▶ [Aim of the task]
Reproduce only the lines below from the line containing "14: (41, 878)" to the line containing "19: (71, 567)", exactly as written, with both end lines kept. Omit the pictures.

Excerpted data section start

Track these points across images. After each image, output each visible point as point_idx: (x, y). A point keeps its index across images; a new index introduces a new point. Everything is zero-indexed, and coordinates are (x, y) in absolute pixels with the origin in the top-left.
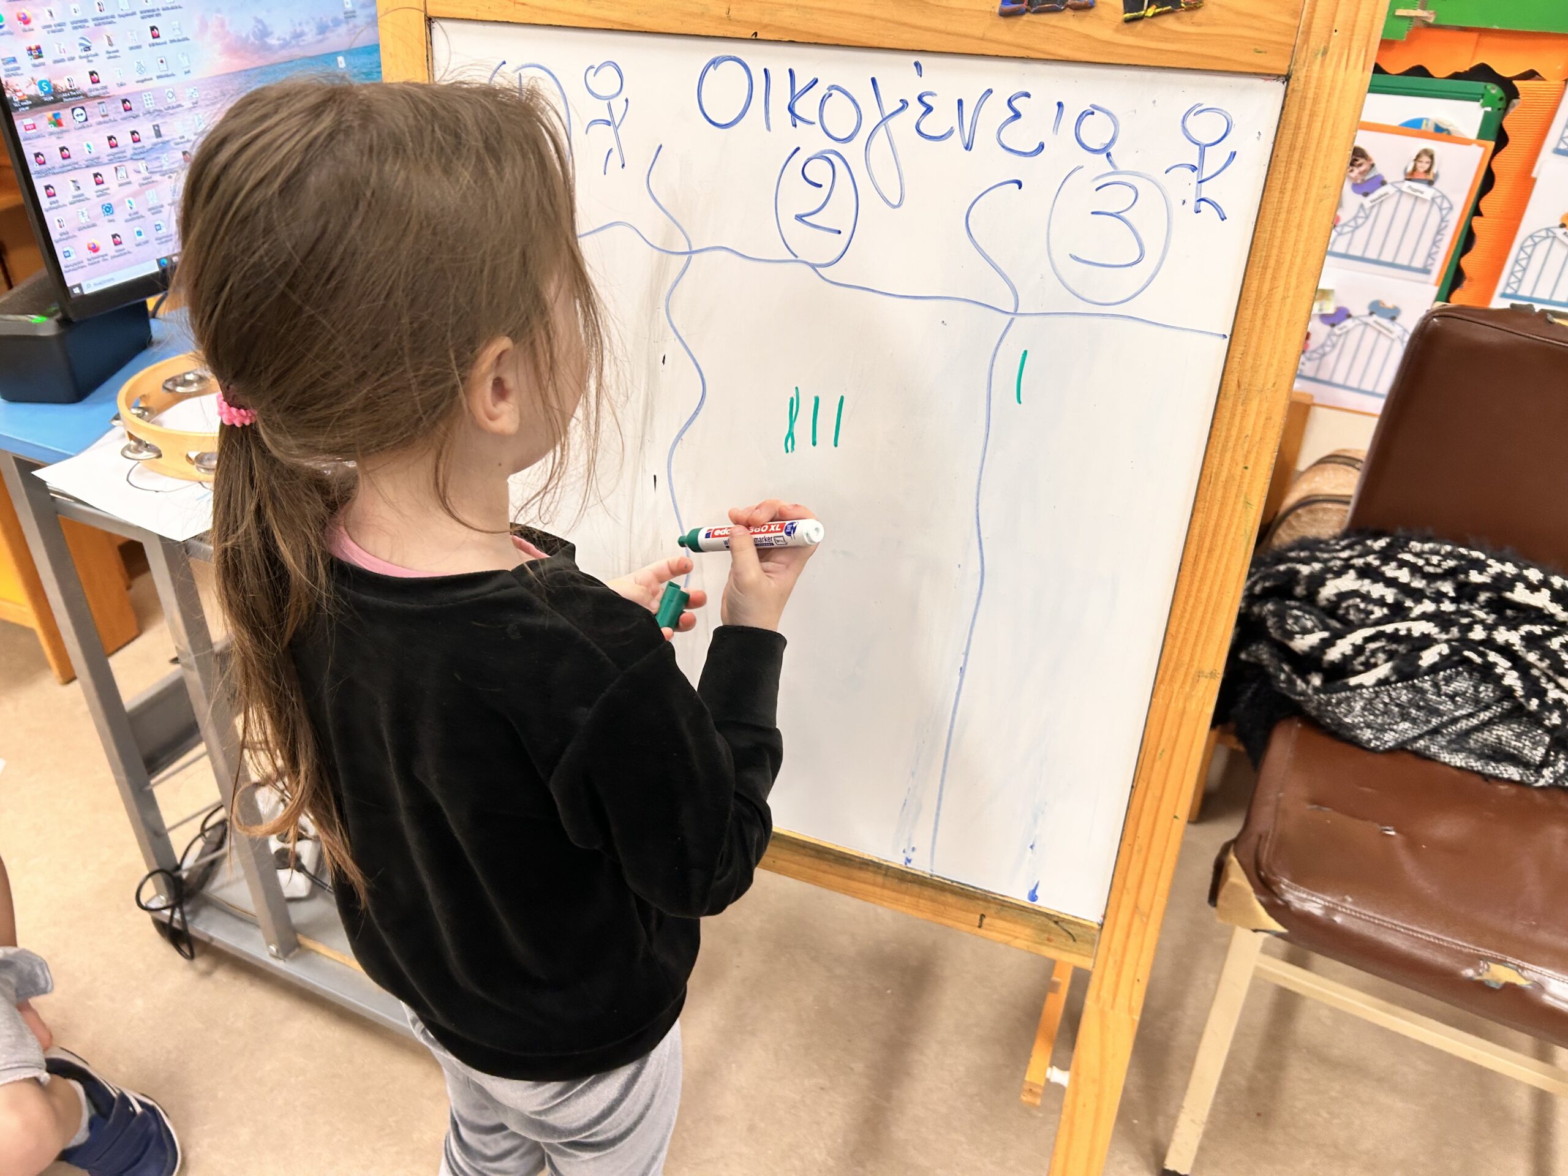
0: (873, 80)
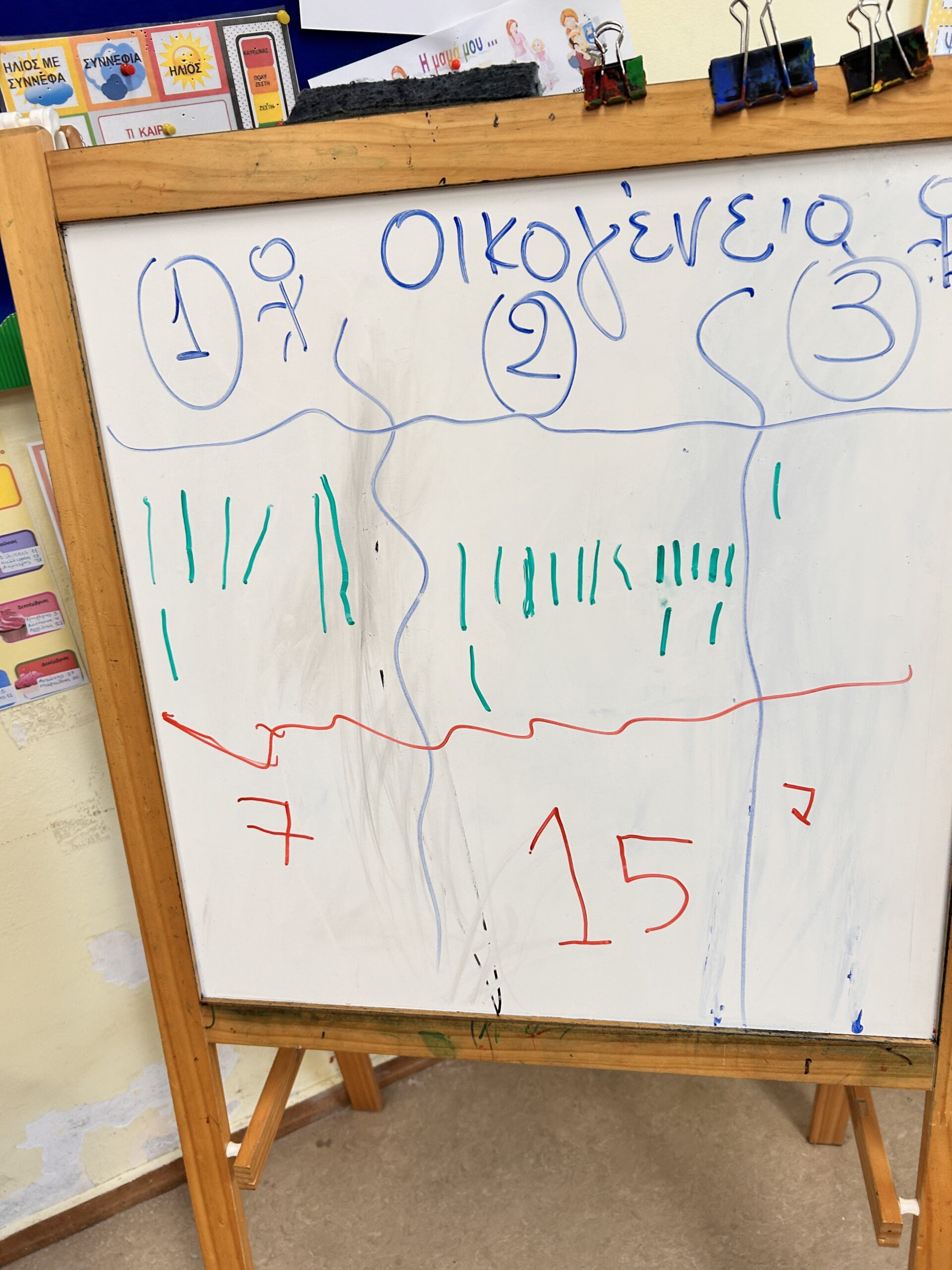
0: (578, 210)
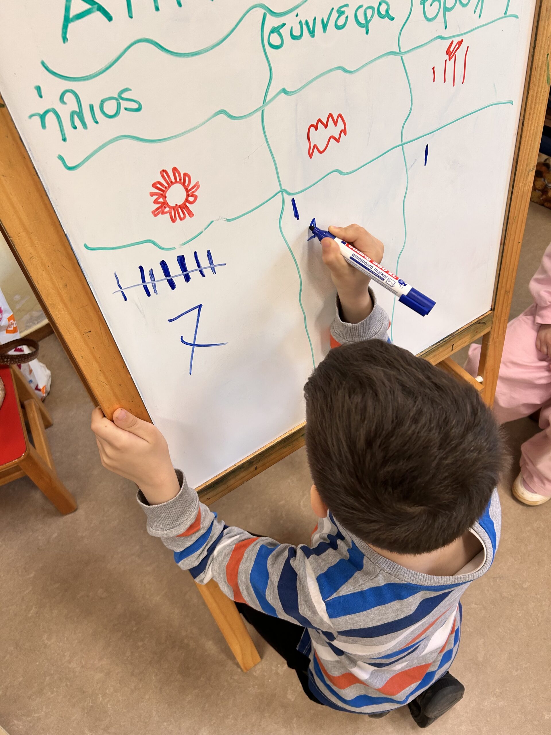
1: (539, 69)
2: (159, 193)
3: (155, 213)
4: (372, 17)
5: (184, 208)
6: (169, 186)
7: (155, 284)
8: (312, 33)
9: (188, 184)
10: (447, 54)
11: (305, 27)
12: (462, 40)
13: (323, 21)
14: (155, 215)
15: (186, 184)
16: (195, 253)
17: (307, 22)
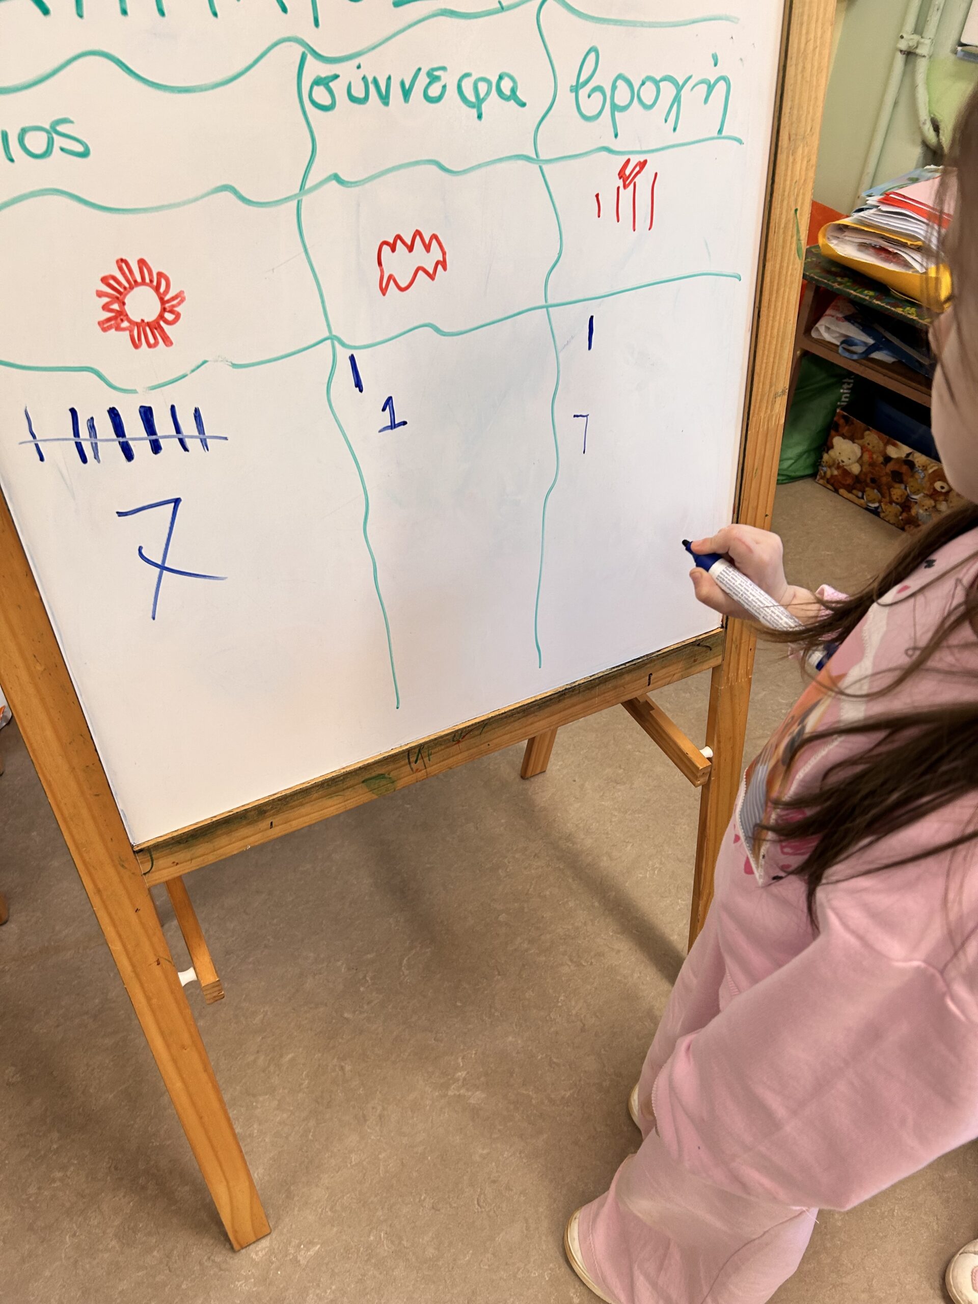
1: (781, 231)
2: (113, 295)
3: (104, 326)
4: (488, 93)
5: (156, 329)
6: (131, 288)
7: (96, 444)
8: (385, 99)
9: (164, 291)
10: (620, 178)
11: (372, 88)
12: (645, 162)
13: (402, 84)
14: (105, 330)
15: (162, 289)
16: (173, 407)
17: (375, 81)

Excerpted data section end
Excerpted data section start

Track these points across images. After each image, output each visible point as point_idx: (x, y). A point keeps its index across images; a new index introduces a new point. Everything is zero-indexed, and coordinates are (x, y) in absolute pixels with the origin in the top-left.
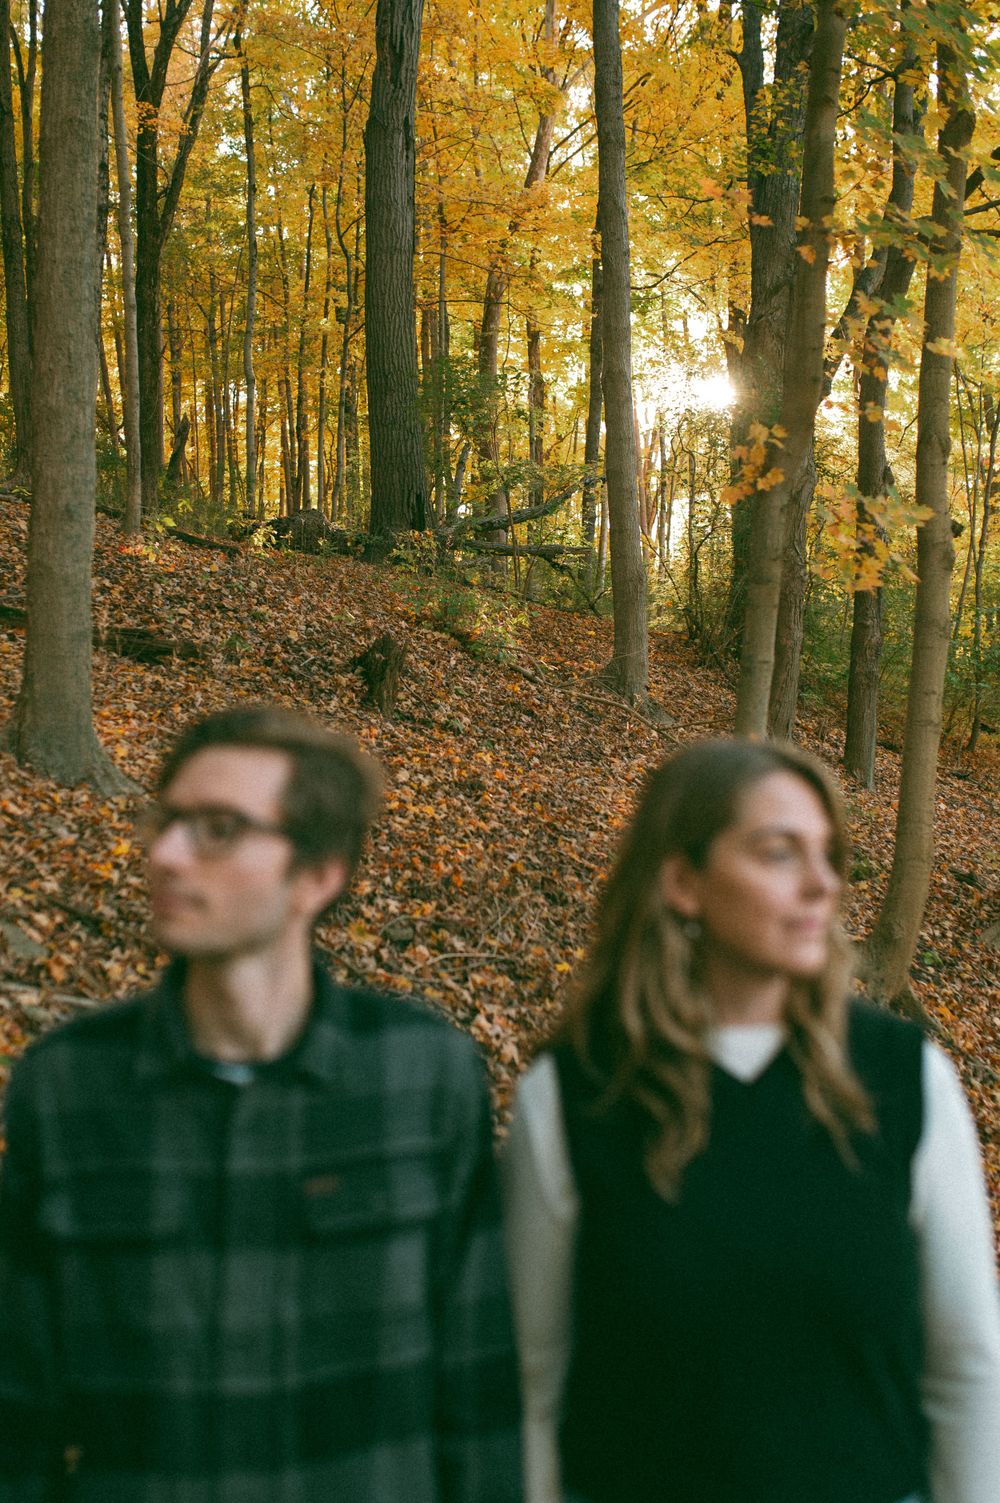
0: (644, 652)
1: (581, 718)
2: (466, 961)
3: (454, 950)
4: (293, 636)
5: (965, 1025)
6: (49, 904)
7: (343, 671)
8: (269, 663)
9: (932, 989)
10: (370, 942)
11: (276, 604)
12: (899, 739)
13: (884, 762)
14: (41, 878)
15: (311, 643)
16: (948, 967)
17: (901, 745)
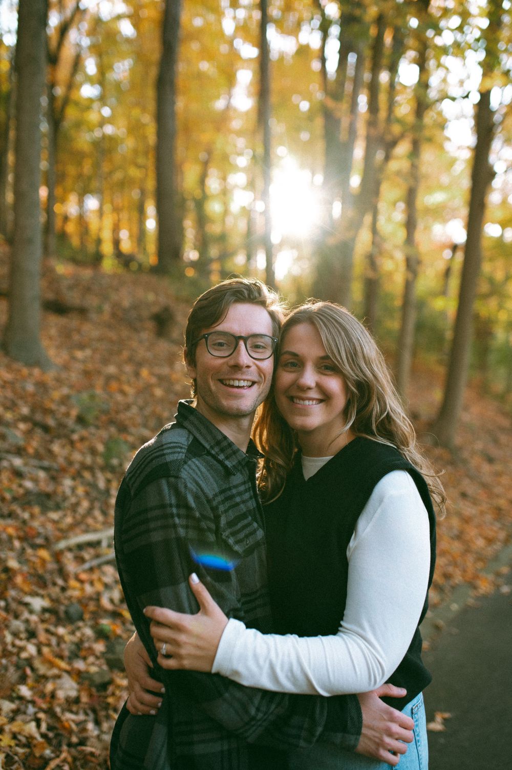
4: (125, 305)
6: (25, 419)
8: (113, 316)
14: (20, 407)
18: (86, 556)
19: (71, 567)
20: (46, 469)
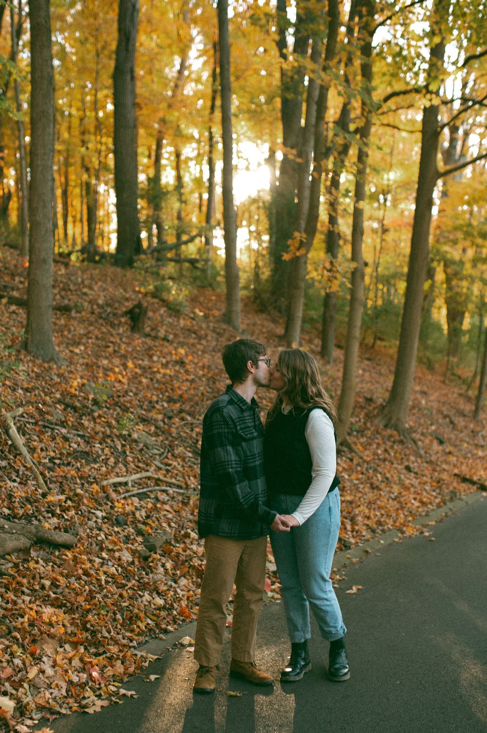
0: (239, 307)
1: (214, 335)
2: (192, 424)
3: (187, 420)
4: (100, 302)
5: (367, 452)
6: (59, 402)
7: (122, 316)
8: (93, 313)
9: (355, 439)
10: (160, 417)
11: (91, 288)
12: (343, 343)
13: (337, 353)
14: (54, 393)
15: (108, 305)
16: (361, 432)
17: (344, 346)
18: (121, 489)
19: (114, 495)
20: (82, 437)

Excerpted data section end

▶ [Problem solution]
14: (41, 878)
15: (311, 643)
16: (948, 967)
17: (901, 745)
4: (125, 305)
6: (25, 419)
8: (113, 316)
14: (20, 407)
18: (86, 556)
19: (71, 567)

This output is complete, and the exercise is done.